* Task prompt:
Gather each line of the material below that contains the word "range", and copy those lines out.

Items from a dataset
============

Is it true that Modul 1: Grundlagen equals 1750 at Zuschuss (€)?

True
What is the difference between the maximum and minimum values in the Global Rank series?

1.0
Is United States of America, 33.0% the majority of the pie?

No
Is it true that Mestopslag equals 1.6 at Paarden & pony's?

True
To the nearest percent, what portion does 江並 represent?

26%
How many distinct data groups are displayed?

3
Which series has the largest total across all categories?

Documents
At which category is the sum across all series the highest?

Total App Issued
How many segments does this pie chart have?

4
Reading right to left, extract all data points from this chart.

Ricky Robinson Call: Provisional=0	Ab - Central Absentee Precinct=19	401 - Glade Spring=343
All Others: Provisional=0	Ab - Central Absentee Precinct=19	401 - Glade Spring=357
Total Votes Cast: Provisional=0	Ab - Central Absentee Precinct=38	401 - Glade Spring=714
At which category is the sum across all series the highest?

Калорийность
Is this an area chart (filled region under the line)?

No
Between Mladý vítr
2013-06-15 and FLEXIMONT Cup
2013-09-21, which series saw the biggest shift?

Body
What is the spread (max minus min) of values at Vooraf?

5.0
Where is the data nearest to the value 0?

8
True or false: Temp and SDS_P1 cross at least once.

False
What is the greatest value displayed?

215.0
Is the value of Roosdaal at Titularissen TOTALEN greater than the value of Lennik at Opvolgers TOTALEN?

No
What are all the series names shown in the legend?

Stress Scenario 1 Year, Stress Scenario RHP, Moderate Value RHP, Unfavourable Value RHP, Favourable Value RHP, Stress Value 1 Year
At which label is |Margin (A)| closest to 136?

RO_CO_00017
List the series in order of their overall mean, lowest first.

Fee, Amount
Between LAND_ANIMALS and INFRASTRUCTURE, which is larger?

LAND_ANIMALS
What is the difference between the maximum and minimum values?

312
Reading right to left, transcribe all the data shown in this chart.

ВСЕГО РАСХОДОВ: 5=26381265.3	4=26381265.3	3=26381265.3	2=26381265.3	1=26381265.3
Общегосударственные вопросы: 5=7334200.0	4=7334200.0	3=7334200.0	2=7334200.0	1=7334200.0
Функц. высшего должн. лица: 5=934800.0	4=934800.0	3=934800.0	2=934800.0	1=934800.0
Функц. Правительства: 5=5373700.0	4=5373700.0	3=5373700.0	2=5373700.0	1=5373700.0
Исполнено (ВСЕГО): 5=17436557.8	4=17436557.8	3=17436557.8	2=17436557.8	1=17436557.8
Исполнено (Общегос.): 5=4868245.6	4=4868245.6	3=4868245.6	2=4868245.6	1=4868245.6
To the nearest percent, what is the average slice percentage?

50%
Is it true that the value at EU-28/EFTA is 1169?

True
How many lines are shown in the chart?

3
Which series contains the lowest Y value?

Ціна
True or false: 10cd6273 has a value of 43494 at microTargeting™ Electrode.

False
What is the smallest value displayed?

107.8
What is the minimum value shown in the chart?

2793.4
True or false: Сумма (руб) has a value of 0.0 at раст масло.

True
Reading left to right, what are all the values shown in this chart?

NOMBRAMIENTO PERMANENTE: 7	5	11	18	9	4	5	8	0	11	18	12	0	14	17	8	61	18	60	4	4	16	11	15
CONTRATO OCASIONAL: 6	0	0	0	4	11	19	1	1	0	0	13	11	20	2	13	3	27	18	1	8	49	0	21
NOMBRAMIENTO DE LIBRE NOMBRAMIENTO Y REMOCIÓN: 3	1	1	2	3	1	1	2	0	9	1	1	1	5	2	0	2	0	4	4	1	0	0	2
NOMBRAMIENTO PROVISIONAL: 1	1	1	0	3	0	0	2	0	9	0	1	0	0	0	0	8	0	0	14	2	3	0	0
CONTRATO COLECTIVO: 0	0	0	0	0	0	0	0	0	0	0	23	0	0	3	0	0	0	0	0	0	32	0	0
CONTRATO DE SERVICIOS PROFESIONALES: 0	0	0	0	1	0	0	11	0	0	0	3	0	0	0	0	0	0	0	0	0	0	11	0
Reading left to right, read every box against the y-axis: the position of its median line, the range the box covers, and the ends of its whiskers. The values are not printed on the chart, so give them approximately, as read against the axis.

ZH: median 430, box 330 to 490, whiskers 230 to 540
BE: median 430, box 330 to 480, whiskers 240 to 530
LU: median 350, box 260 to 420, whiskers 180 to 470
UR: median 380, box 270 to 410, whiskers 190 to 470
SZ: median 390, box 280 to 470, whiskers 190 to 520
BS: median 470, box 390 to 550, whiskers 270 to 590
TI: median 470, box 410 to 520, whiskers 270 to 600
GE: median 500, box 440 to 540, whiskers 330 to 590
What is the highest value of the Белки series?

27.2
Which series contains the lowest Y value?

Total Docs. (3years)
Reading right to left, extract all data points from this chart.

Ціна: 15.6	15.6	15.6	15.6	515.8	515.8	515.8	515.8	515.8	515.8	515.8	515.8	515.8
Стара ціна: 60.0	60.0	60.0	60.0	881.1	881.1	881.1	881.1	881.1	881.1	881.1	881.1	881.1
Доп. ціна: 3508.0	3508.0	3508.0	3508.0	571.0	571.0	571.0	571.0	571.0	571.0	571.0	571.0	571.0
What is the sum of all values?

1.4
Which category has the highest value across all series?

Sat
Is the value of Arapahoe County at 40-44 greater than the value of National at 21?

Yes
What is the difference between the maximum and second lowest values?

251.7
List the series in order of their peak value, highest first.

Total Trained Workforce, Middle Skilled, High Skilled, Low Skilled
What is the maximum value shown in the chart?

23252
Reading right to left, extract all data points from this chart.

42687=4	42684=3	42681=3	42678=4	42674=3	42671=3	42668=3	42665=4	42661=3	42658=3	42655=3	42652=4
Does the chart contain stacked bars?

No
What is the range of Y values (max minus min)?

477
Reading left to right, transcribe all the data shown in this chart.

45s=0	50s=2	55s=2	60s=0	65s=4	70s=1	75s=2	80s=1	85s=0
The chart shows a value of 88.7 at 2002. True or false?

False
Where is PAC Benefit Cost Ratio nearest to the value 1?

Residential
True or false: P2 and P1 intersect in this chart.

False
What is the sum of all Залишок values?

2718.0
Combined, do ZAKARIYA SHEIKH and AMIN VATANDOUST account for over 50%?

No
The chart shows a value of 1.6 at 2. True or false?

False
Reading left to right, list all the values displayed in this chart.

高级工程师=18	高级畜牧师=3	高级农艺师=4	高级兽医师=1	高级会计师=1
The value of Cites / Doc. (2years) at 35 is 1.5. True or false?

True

============

* Task response:
Reading left to right, read every box against the y-axis: the position of its median line, the range the box covers, and the ends of its whiskers. The values are not printed on the chart, so give them approximately, as read against the axis.
What is the range of Y values (max minus min)?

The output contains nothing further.